Thursday, November 8, 2007

Woes & Throes


Sorry I have been relatively mute for the past week or so. Class, grad school, & life - in whatever configuration you may want to order them... they have been affecting me. But, so is my ever ongoing issues surrounding my path, spiritual, occupational and otherwise. * Side note (way off topic): for those of you who were following me through my juice feast, yeah... the juicer I ordered back then, arrived. Today. Anyway. I have always been caught between art and writing. I am an academic, but I always wanted to be an artist. I was on the track too.

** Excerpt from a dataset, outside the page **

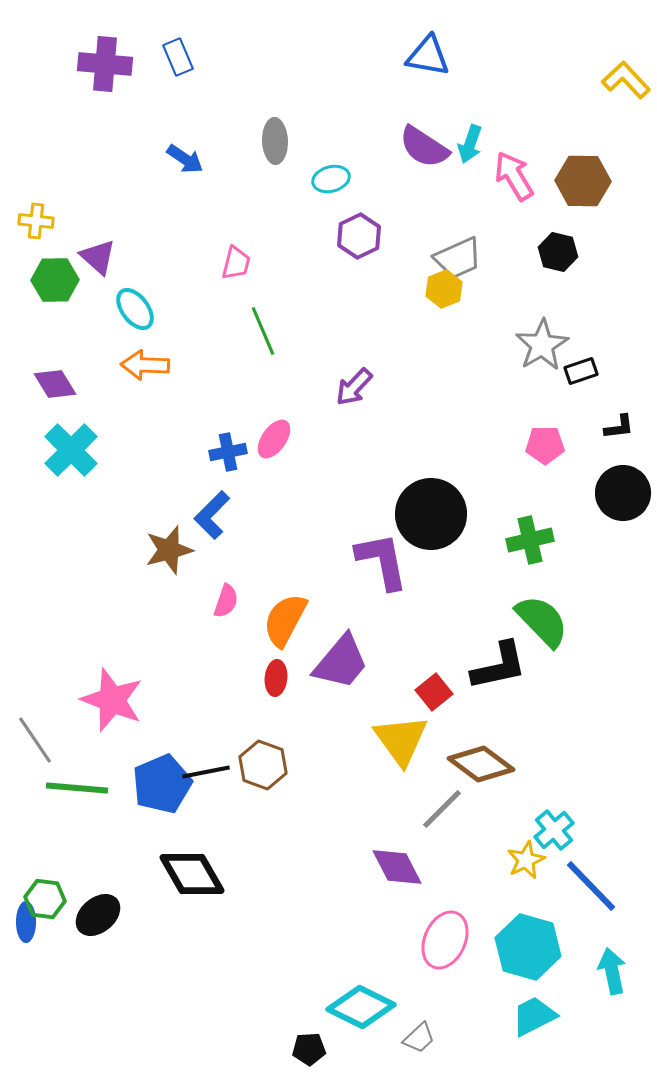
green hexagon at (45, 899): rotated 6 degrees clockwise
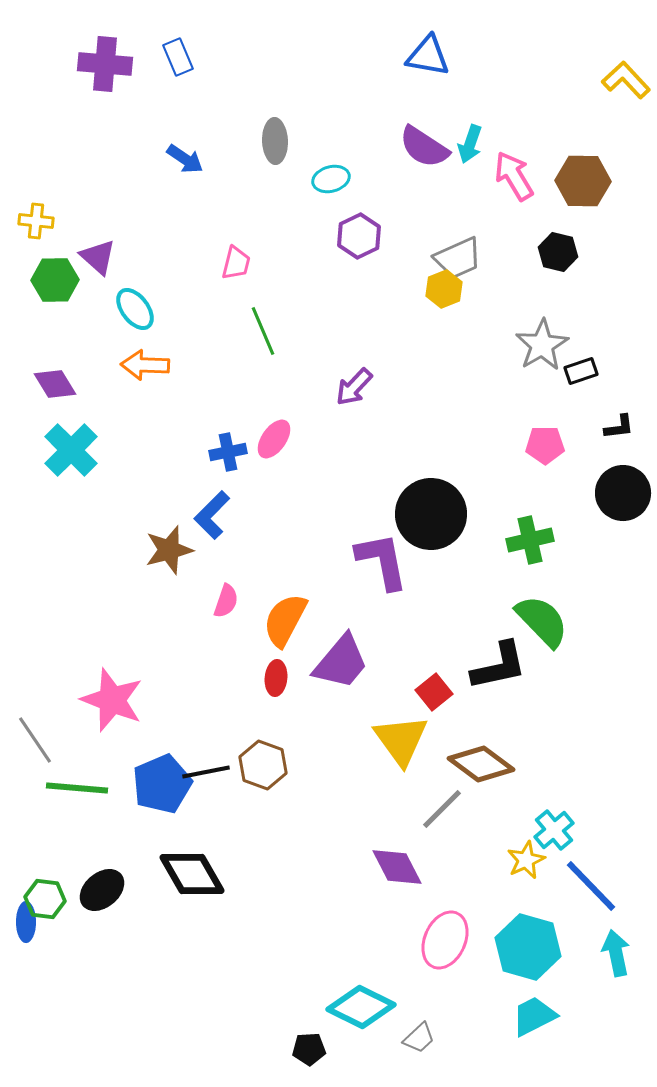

I had private art lessons since I was seven up until the age of, (we'll be generous and say) 16, where at that point I was living in JH and the only art classes available were of the public school sphere. So, I did that. It wasn't until my freshman year at UA-Tucson that I realized, of all my classes I was taking, my studio classes bit the worst. And I fully blame this on their curriculum req’s i.e. "everyone starts at the bottom" even if one had a color theory portfolio going back to when they were nine... all the same: the experience kind of killed it for me. So -- I threw myself into the topics that were interesting to me: all those things that would eventually garner me a BA in humanities once I transferred to CU. That is, art history, literature, philosophy, religion, anthropology. I am currently pursuing my MA in Literature in Colorado as well. But here's the sad thing. I have let myself be corrupted by Literature with a capital L. I used to be mythology nerd, sci-fi, fantasy and faerie tales: stories of the mythic mind, magical realism, folklore and the hidden allegories they are the vessels for. My Masters, until now, had ruined my love of reading... but I am considering that maybe I am not reading the right things. I am insanely interested, fascinated, hooked on the comparative study of religion and their mythic counterparts: as they are all the same story, essentially. All religions conspire to allow humankind to arrive at the same place, almost always via the same ends, bearing the same path-markers. It does not matter if you are Christian, Muslim, Jewish, Sufi, Hindu, Jainist, Pagan, Egyptologist, Buddhist: everything leads to absolutely the same outcome. But our understanding of this as a culture is supremely thwarted and compressed/oppressed. We have lost our ability to relate to God on mystical levels, and have limited ourselves to the literal ones... how unfortunate...

Anyhow ---
I can’t decide now: Do I go back to art? Becoming classically trained? Raise my kids in an atmosphere where I give art classes to local families, and write stories until I fall asleep by candle light like Jo March in Little Women? Do I pursue a PhD in Theology & Culture? And MFA? What am I supposed to do with all of my interests without relegating myself to being in school forever?